We Like to See The Good Guys Win!

Underbidding a Job

by Michael Stone

We received the following note today from our website - this type of situation happens all too often, but not everyone has the courage to face it as our writer has. All identifying information has been removed to protect privacy.

I am a contractor and I have underbid a house by 14000$. I am almost done and just figured that out. I can not afford this loss. What can I do besides bankruptcy? I have copied all the bills and gave them to the homeowner to try to get him to help me out.

My Response:

Sorry, I don't believe in bankruptcy. That, at least to me, shows the individual refusing to accept responsibility for their own action or lack of action. In my opinion, attorneys promote bankruptcies because their meter is running during the whole process and they get their money regardless of how it all washes out.
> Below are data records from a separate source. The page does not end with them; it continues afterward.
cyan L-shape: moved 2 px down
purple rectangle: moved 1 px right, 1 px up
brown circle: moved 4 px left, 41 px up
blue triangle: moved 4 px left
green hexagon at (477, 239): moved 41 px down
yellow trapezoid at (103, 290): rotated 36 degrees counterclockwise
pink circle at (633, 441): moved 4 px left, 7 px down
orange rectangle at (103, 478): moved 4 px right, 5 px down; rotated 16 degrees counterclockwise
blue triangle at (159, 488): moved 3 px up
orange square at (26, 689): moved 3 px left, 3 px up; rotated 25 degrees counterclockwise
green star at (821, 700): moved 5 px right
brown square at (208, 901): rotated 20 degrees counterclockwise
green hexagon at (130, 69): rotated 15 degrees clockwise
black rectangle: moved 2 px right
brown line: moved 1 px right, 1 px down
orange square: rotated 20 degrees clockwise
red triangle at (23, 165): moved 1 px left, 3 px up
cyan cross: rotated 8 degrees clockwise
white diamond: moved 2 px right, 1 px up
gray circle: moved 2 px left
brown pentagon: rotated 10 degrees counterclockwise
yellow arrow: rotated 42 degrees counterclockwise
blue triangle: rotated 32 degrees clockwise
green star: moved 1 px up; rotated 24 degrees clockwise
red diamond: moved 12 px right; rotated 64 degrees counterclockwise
Next I would suggest you get our Fast Track Estimating program and that will eliminate these kind of errors. It would take a bit of work to adjust the database to suit your company, but based on your note it would be time well spent.

As to what you should do now: I would get back with the owner and tell them what bills you can't pay. Tell them to write a check directly to the supplier or sub-contractor as the case may be and this will probably stop liens being filed against their home.
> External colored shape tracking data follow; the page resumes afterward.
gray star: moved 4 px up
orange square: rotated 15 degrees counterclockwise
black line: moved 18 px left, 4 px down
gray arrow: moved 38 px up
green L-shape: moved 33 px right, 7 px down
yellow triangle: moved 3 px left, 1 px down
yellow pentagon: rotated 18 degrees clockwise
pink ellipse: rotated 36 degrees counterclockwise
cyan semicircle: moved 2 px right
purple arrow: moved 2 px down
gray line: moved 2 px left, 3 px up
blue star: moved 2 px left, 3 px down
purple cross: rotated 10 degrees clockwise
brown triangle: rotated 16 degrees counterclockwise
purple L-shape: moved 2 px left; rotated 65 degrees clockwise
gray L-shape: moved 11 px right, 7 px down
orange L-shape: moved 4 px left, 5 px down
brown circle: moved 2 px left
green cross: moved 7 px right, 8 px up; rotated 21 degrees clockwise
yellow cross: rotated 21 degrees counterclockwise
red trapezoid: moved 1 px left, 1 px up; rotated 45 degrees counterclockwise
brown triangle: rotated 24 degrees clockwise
Most owner's faced with this problem, pay the bills. They yell and scream about contracts and price quotes, but errors in estimating by contractors do happen. The other side of this is if they don't pay the bills, they will have liens placed against their home immediately by the subs and suppliers. If they come back at you claiming a default on the contract, they may or may not be right depending on how the contract is worded. However, being right and then pursuing it through the court will end up costing them a lot more than if they just paid the bills and were done with the whole thing.

Be real careful here and don't agree to sign anything or pay anything unless and until you are very clear what is going on and that you are going to get out of this without spending any more of your own money. Check with your attorney on everything..........FIRST.


It would seem to me that a guy who is struggling like this may not be able to afford to check first with his attorney, or didn't have one to begin with.

There are many places where you can get free legal advice. The first one might be a bookstore or an office supply store that has publications on legal issues such as this one.

Tough situation and good advice for the next estimate.


Thanks for your note. We appreciate your comments.

I personally think that the young fellow that underbid the job has to call an attorney on this. I don't believe he can afford not to. A few hundred dollars is far cheaper than spending the thousands that he left off his estimate or that he will certainly be forced to spend if the customer files a lawsuit against him for non-payment of contractual obligations.

You're right that it's a tough situation to be in. The good side is that he put his ego in his pocket, got busy and tried to find an answer as soon as he knew he was short on his estimate.

That is the smart way to run any business. Stuff happens to us all.